Monday, October 26, 2015

Primum Legem


                                                                                    photo by Shaun Lawton

Primordial galaxies introduced only six-hundred million years after the universe came into existence have now been glimpsed through the ever-more magnifying lens of the Hubble telescope. 

Apparently they appear towards the end of the "re-Ionization Epoch," which constituted the first seven-hundred million years of our universe.   

Massive mid-term clusters of galaxies which stand in our line of sight between our position here today in orbit about our local star and these tiny distant early galaxies produce an effect known as gravitational lensingwhich boosts the distance the Hubble telescope allows our vision to observe.     

Think of it as a sort of bauble-magnification; by focusing our visual examination in on and then through these distant intervening galactic pools of light, we are able to further magnify our visual field deeper into the early, that is to say, more distant galaxies formed right after the proposed Big Bang.   *




*  It is vital for us to keep in mind that the Big Bang theory itself has yet to be proven, of course, and therefore must continually serve as that place-holder, or bookmark if you will, which best represents what we've summed up about the early formation+ of the universe at this particular stage of our suppositions.    


+ Formation:   I find tantalizing evidence winking in and out of the idea behind this word itself: "formation."  

To opine that our universe may have been formed by a "Big Bang" is to have assumed that it necessarily "came into being" in the first place. 

What if, instead, this universe were always to have been here?  

If, in fact, the Universe were eternal then no such Bang, either large or small, would be necessarily necessary—which also means to suggest that neither does an eternal phenomenon  (such as our universe might just as likely turn out to be) necessarily have to do without such curious phases as those which might involve so-called cosmic explosions (be they huge or tiny ones, for that matter).


Suffice it to say, we have observed natural phenomena from our planetary spot here circling our local star, of both macro- and micro-cosmic caliber, to the point we might infer that a continuum comprised of an interrelated series of increasingly differing magnitudes of bigger and lesser universal outbursts might fluidly stem from stellar evolutionary forces quite beyond the current limit of our comprehension despite actively continuing through this day.  

To the best capacity of our understanding then, we can naturally allow for there to have been a Big Bang because concurrent and observable astral phenomena seem to support this sort of incident, and besides, whether or not such an event were part of a chain of similar connected affairs, if such should turn out to be the case or not for that matter, it would potentially remain of little to no consequence considering the nature of relativity insofar as how Einstein has led us to understand it. 

In other words a lot of these digressions amidst our speculative process may be considered moot even while we continue foraging our way through what is largely the unknown.

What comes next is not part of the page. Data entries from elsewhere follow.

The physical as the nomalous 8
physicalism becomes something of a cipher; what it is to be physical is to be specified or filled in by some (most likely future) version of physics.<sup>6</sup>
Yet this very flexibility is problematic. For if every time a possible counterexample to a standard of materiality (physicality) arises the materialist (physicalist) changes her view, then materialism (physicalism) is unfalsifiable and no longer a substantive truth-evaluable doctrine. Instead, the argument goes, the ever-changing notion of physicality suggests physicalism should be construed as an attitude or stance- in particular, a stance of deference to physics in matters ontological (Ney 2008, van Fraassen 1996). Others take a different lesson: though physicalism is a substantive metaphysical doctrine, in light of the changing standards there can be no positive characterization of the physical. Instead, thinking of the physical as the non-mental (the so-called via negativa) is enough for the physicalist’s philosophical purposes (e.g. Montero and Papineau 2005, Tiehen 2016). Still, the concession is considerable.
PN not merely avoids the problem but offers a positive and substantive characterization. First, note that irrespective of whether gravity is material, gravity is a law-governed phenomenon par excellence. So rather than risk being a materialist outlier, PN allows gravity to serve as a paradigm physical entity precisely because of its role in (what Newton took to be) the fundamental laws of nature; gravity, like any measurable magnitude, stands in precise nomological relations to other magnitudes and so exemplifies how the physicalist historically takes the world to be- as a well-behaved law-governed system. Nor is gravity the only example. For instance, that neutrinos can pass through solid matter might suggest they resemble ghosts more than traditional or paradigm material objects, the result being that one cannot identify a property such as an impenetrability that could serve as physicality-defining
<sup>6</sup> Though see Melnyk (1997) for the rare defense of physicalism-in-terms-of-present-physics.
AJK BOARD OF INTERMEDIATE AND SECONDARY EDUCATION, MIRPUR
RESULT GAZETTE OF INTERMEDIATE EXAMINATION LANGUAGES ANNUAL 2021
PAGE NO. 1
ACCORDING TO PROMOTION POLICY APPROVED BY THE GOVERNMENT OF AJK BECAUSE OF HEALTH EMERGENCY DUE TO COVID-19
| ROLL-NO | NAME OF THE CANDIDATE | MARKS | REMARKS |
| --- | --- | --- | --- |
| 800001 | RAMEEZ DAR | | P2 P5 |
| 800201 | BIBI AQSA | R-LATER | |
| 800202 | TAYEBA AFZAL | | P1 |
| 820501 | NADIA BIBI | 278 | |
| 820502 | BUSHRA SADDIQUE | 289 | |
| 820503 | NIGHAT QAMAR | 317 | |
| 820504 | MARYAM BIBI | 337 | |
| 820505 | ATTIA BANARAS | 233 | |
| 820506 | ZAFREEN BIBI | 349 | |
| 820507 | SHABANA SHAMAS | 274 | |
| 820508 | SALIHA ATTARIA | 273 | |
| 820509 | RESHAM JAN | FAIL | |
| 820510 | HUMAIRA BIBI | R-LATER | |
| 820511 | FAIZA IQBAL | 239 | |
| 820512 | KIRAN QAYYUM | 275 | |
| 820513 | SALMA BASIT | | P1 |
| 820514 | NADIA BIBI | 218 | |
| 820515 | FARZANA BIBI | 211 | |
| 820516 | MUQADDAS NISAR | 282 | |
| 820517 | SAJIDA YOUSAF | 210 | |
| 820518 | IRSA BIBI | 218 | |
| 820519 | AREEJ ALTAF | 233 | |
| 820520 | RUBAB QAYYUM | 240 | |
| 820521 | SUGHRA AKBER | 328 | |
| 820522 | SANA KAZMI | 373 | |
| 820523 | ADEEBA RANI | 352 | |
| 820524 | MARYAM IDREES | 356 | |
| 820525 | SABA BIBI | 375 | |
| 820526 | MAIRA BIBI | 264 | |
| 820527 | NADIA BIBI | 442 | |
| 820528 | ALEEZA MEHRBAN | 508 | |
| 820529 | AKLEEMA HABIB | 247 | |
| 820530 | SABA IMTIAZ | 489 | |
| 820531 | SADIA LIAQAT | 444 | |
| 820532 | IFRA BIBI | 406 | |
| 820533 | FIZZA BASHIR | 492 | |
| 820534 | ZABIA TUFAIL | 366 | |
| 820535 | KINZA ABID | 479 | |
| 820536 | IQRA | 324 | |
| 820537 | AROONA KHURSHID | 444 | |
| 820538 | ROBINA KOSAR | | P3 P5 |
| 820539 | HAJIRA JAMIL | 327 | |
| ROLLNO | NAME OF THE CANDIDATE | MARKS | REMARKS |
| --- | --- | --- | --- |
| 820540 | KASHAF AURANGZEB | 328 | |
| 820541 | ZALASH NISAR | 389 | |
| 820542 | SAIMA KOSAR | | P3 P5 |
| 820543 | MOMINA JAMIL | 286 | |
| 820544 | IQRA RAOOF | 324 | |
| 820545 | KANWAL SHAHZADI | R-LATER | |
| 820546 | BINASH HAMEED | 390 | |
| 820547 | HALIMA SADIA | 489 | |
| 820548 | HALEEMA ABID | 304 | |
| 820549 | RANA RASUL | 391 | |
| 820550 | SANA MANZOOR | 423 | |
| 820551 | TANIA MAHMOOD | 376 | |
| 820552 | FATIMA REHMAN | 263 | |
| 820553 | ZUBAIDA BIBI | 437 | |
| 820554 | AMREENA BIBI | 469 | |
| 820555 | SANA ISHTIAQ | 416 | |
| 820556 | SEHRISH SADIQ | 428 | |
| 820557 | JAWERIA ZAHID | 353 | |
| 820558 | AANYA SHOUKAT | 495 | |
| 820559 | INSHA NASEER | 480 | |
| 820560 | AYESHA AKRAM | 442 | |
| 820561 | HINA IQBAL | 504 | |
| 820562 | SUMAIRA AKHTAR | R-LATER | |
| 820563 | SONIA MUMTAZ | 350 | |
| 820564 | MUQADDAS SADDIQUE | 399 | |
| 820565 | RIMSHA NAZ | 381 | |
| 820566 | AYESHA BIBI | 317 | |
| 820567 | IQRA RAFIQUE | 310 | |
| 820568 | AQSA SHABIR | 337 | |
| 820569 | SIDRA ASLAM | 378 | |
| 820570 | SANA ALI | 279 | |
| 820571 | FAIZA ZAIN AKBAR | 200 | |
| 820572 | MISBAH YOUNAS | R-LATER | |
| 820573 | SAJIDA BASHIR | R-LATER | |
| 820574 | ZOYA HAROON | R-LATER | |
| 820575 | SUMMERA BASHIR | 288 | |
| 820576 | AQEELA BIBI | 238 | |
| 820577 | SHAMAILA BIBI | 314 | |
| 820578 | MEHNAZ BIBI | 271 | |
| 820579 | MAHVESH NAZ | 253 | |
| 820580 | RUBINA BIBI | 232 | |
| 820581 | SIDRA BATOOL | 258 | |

The more serious aspect of this consideration (that of our own particular cosmic emergence) should lend itself toward our venturing which category the alleged initial universal explosion of great magnitude should most likely fall into:  that of strictly a destructive nature, possibly with a byproduct of creation, or perhaps of mysterious breathing or orgasmic qualities,  or even any combination of elements possibly of a former universe whose energy given off upon detonation may have triggered and forged our own macrocosmthe next cosmological link in a chain of developing universes, one coming into being after another in the manner of a great extended domino reaction, each fated for oblivion as surely as a line of disappearing air bubbles being churned up into and then back out of our oceanic tides.**



**  Much like the smallest particles being observed at the quantum level as signified by the Uncertainty Principle.   



The one certainty which rings true about the nature of our origins remains that we actually do not know the answers to these questions positing the cause of our universe and ourselves. 

Perhaps the simple reason for that lies somewhere in the realm of our having a misplaced penchant for asking the wrong questions. 

If what we seek lies in this direction, we may rest assured that inquiries into the nature of our or our universe's commencement may ultimately be filed along with other such pleasant yet meretricious activities like navel gazing, painting pictures, the composition of music and literature, or even masturbation, to name a few examples which immediately spring to mind.      

There is no question we are here, now, today, as we have been since yesterday and will continue to be onward through tomorrow. 

Einstein has already hinted that the only real thing in our actual existence may be time itself, and that space and everything in between could amount to a grand illusion processed by the most sophisticated and least understood mechanism in the universe, our very own brains.